JANSSEN, PIERRE JULES CÉSAR - THE DISCOVERY OF HELIUM IN THE SUN.

Éclipse de Soleil du 18 Aout 1868. Rapport adressé par M. Janssen au Maréchal de France Président du Bureau des Longitude.

Paris, G. Masson, 1878. 8vo. Contemp. hcalf, raised bands, gilt spine. Light wear along edges. Small stamps on verso of titlepage. In: "Annales de Chimie et de Physique", 4e Series - Tome 15. 512 pp. a. 3 folded engraved plates. (The entire volume offered). Janssen's memoir: pp. 414-426.


First appearance of this milestone paper in chemistry, physics and astronomy, announcing the discovery of the helium lines in the spectrum of the sun. It was Lockyer in the same year that named it 'helium' for Helios, the Greek God of the Sun. Helium was not discovered on the earth before 1895 by William Ramsay, and it was Crookes who established its identity with the helium Janssen and Lockyer observed in the spectrum of the sun.

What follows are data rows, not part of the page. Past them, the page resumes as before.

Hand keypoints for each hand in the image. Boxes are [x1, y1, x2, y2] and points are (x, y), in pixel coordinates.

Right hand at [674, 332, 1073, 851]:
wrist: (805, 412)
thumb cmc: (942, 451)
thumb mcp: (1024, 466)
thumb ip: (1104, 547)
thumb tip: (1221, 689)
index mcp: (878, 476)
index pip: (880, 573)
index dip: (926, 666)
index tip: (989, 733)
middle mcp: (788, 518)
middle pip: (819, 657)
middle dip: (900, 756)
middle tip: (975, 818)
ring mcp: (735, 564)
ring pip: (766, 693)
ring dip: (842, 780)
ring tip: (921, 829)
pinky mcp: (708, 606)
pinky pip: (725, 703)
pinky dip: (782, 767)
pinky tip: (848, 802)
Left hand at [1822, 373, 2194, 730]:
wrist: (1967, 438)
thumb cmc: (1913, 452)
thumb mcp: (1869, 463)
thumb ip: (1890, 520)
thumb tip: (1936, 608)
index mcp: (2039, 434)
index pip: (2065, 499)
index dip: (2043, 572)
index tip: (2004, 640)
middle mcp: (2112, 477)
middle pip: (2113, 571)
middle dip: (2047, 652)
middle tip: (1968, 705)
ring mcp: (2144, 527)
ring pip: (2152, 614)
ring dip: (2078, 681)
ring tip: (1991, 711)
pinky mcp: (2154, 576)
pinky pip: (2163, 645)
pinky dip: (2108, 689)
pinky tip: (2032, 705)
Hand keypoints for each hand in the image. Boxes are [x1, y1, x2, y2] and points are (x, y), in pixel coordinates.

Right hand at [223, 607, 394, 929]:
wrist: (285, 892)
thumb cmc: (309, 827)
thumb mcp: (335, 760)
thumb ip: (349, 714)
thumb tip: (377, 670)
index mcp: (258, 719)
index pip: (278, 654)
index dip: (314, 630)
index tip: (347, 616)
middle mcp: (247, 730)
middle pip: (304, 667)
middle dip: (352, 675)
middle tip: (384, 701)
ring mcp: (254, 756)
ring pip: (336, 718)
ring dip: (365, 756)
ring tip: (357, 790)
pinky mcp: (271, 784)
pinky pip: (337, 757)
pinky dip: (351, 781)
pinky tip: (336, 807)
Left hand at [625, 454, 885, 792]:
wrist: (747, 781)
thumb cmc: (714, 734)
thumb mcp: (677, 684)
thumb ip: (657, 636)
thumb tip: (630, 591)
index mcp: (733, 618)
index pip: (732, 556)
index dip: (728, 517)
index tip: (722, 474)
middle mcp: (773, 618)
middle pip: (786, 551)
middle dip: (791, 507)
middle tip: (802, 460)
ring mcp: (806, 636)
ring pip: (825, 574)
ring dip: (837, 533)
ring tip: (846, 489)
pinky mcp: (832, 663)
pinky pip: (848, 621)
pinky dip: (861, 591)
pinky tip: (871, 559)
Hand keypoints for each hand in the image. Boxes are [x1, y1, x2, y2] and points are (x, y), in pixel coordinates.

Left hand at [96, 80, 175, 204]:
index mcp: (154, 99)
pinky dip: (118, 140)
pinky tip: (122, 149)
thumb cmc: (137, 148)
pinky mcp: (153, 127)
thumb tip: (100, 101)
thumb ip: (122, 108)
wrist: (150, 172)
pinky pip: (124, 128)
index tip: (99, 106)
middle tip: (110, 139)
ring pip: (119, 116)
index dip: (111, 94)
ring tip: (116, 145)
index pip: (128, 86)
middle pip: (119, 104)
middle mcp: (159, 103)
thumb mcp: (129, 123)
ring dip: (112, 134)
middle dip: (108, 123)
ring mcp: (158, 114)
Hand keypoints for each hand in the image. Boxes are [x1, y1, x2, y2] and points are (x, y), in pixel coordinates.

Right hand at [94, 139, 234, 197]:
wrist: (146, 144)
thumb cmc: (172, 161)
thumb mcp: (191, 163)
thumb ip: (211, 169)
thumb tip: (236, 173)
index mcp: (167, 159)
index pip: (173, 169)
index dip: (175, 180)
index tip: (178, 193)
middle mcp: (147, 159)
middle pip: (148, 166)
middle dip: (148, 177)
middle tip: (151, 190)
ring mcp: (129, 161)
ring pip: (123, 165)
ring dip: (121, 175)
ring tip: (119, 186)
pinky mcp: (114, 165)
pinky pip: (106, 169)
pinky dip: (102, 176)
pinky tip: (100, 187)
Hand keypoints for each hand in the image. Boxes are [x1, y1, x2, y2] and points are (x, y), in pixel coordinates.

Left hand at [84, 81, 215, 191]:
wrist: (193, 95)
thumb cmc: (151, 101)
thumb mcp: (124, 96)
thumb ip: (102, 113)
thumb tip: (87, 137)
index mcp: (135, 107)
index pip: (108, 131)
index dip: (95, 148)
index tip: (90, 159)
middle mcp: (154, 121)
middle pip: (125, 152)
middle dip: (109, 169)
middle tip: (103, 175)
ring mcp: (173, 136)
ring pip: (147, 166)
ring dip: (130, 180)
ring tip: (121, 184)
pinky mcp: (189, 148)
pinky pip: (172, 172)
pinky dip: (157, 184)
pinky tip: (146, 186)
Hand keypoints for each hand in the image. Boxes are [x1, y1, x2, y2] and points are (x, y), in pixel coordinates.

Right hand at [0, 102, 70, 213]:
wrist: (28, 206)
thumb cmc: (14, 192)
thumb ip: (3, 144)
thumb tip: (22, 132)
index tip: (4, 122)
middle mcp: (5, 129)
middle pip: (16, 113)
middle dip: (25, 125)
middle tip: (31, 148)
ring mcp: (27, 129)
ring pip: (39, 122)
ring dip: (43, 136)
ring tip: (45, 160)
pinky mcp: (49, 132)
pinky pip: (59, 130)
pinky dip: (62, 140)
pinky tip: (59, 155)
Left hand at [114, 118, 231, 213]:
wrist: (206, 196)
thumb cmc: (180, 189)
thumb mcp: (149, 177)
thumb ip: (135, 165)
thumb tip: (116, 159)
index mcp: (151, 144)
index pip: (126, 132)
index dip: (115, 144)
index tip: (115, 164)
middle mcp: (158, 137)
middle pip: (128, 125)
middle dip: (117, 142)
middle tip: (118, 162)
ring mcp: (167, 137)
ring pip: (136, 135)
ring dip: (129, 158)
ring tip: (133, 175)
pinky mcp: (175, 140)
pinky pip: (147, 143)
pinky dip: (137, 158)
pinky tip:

"He Janssen) met immortality by travelling to India in 1868 to study the total eclipse. It was then that he observed the helium line and forwarded the spectral data to ockyer. He also noted the size of the solar prominences. The day after the eclipse he attempted to take their spectra again and succeeded despite the absence of the obscuring moon. he then announced jubilantly that it was the day after the eclipse that was the real eclipse day for him. Lockyer also reported this method of studying prominences without an eclipse....Like Lockyer he lived to see his observation of the helium line vindicated by Ramsay's discovery of that element on earth."(Asimov).

"This (the discovery of helium lines in the sun by Lockyer) was announced on the same day by the French astronomer Janssen, who was in India observing a total eclipse. As a result, the French government some ten years later struck a medallion showing the heads of both scientists.
By that time, the two men had made a much more dramatic discovery at the same time, this time in cooperation. Janssen, studying the spectrum ofthe sun during the eclipse, had noted a fine line he did not recognize. he send a report on this to Lockyer, an acknowledges expert on solar spectra. Lockyer compared the reported position of the line with lines of known elements, concluding that it must belong to a yeat unknown element, possibly not even existing on the earth. He named the element, from the Greek word for the sun."(Asimov).

Parkinson "Breakthroughs" 1868 A. - The volume contains other notable papers by Dumas, Berthelot et al.